### Work required
For each line of the material, write out an exact copy.
-=-=-
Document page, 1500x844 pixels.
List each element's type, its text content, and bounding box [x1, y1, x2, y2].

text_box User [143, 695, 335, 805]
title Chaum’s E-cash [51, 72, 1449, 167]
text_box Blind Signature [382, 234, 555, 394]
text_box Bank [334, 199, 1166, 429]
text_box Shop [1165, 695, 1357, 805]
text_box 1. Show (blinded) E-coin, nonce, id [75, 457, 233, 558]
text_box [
-=-=-
### Response below
Document page, 1500x844 pixels.
List each element's type, its text content, and bounding box [x1, y1, x2, y2].

text_box User [143, 695, 335, 805]
title Chaum’s E-cash [51, 72, 1449, 167]
text_box Blind Signature [382, 234, 555, 394]
text_box Bank [334, 199, 1166, 429]
text_box Shop [1165, 695, 1357, 805]
text_box 1. Show (blinded) E-coin, nonce, id [75, 457, 233, 558]
text_box [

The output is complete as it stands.